JOB:
Among the entries below, find the lines that hold the word "images" and report them.

── LISTED ENTRIES ──

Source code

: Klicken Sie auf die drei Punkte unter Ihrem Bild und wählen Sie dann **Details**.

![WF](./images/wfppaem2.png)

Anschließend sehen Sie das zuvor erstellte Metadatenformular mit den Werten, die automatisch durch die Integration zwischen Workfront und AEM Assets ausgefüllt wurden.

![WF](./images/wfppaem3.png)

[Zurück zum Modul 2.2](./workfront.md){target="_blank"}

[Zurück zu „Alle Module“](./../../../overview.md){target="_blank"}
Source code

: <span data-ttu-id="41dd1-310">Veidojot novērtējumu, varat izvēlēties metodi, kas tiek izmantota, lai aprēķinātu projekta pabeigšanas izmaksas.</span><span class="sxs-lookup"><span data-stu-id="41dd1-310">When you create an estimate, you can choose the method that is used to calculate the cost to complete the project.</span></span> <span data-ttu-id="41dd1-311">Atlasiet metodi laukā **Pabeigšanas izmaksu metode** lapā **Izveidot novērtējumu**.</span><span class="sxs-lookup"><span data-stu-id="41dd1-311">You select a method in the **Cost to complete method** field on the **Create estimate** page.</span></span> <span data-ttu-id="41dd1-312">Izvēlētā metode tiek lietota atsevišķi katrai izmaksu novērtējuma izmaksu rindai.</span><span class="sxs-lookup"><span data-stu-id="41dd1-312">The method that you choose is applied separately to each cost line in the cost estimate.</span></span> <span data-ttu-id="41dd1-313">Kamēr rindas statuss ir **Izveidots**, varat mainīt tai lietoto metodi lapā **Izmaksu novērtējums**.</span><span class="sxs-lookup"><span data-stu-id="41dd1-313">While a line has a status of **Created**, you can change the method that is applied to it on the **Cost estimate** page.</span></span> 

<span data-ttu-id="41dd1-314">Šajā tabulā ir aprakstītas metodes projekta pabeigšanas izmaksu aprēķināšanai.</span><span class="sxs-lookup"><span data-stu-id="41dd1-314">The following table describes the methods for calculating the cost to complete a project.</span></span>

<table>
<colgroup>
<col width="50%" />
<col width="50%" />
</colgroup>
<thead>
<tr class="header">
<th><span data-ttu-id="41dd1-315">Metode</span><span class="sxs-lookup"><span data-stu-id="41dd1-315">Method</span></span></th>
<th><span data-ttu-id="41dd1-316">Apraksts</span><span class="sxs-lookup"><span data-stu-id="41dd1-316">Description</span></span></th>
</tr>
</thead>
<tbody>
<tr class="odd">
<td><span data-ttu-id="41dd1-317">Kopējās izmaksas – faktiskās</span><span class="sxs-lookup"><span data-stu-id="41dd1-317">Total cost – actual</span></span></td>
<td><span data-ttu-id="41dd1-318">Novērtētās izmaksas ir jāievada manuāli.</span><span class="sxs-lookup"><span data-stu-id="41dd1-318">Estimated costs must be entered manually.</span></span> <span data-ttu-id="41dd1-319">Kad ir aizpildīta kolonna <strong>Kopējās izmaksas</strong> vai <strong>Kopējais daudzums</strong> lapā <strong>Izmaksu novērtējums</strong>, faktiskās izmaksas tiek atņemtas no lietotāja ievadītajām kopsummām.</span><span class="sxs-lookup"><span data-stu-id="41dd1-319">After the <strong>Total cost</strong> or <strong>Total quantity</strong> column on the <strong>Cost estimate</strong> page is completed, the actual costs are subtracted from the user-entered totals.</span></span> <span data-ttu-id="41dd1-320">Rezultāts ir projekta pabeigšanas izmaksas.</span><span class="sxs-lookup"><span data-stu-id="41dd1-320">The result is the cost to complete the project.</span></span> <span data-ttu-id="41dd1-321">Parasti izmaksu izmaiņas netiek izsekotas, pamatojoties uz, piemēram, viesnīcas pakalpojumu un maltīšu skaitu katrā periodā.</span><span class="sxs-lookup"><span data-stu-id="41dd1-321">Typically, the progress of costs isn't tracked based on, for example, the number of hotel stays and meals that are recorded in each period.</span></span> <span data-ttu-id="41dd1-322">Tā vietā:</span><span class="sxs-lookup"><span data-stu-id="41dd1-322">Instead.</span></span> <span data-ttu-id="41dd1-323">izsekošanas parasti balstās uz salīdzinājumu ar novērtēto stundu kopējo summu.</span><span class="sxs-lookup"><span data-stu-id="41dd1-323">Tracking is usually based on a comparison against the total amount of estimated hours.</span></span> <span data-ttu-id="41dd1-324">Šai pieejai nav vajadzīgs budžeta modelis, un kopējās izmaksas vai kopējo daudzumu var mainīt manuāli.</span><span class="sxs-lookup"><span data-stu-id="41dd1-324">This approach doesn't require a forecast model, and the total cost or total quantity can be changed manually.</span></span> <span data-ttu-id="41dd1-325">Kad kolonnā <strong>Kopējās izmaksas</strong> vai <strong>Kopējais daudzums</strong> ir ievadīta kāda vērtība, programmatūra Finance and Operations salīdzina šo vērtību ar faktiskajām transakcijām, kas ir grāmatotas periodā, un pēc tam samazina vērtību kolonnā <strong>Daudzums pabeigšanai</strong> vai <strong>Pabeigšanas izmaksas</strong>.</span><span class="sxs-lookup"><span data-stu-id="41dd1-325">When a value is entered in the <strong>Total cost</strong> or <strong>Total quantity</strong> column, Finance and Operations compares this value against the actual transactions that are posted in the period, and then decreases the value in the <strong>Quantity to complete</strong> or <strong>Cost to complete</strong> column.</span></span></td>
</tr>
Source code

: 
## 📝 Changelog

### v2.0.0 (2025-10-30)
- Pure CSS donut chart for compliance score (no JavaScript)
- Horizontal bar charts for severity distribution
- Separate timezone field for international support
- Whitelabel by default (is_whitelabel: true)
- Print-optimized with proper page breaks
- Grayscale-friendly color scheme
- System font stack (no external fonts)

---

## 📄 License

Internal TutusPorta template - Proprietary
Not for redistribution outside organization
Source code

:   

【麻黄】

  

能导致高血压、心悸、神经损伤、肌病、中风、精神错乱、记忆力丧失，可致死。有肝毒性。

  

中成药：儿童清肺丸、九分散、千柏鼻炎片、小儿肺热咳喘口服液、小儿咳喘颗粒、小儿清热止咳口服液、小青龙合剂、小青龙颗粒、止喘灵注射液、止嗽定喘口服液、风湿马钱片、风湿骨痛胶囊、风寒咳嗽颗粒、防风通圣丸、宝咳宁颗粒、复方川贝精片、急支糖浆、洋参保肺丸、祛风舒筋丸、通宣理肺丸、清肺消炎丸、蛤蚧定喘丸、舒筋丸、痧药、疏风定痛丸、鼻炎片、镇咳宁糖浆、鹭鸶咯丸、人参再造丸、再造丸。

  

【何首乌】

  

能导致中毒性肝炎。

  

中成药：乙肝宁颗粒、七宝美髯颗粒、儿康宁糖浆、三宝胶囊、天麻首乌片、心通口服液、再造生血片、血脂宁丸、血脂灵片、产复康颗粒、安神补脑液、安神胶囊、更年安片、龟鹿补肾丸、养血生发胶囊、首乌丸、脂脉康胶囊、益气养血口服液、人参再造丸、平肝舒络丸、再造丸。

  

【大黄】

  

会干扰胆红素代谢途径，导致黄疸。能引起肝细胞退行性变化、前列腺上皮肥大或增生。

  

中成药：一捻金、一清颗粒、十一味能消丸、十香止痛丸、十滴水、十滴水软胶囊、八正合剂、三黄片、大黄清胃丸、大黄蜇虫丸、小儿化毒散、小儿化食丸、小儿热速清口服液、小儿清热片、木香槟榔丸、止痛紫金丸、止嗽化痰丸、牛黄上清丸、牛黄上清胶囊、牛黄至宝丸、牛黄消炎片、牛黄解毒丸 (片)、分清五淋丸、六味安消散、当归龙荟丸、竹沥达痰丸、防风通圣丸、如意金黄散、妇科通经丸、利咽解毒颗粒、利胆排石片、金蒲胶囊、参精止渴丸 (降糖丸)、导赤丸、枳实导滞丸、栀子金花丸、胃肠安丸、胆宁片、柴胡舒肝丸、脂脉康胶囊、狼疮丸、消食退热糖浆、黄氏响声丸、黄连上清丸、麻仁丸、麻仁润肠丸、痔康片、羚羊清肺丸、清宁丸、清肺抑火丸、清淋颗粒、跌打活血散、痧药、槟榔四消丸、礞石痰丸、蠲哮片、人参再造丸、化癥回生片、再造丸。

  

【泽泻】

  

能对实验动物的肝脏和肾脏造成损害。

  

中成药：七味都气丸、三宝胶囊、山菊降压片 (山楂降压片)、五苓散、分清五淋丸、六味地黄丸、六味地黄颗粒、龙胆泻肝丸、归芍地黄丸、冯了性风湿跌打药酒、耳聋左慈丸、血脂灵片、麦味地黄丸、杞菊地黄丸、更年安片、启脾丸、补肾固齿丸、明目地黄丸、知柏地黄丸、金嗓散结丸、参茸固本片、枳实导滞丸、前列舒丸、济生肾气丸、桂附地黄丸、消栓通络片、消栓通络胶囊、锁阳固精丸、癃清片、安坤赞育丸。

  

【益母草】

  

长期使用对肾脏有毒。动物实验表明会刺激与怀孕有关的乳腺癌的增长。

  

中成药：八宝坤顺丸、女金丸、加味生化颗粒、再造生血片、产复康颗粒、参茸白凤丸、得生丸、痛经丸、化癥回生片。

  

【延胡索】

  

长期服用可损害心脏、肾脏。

───

EXERCISE OUTPUT:
![WF](./images/wfppaem2.png)
![WF](./images/wfppaem3.png)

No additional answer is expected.